Yes, you're right--my states are actually continuous. I am trying to to discretize them so I can use learning algorithms that operate on tables. That being the case, the actions I choose to be available for the agent is also a discrete set. My system is in discrete time, also.
My idea behind calculating entropy of P(state j | state i,action a) is that, since the system is a Markov process, if I have represented the state space well enough (i.e., have enough vectors in the discretization), the transition probabilities (which are in reality deterministic for the 'real' states) will become very sparse. If I underrepresent the states, I will classify two different states as the same, and consequently, my transition probabilities will not be as sparse. i.e., transition probabilities will be more 'uncertain'--have more entropy.

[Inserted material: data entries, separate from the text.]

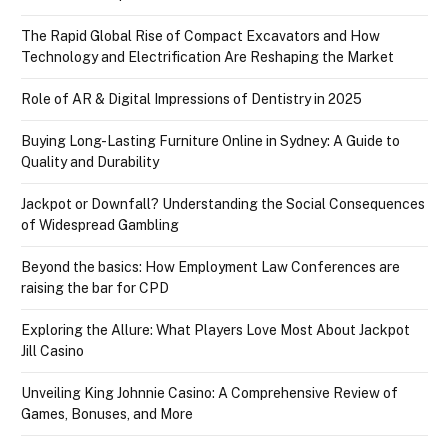
The Rapid Global Rise of Compact Excavators and How
Technology and Electrification Are Reshaping the Market
Role of AR & Digital Impressions of Dentistry in 2025
Buying Long-Lasting Furniture Online in Sydney: A Guide to
Quality and Durability
Jackpot or Downfall? Understanding the Social Consequences
of Widespread Gambling
Beyond the basics: How Employment Law Conferences are
raising the bar for CPD
Exploring the Allure: What Players Love Most About Jackpot
Jill Casino
Unveiling King Johnnie Casino: A Comprehensive Review of
Games, Bonuses, and More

Ideally, the entropy would then be monotonically decreasing for more vectors added to the discretization. By 'elbow', I mean the point in a monotonically decreasing graph right before the curve begins to flatten out, i.e., point of highest curvature. Analogous to identifying the number of labels in a clustering problem by looking at # of labels vs. inter-cluster error.
The problem, though, is that the graph looks like an upside down elbow, due to entropy calculated on more bins increasing. I don't think all is lost, though, since the distribution itself determines how much entropy increases by adding more bins. For example, a uniform distribution will have its entropy increase the most when adding more bins--the relationship is linear. The more concentrated the density is, the less adding bins will affect the entropy.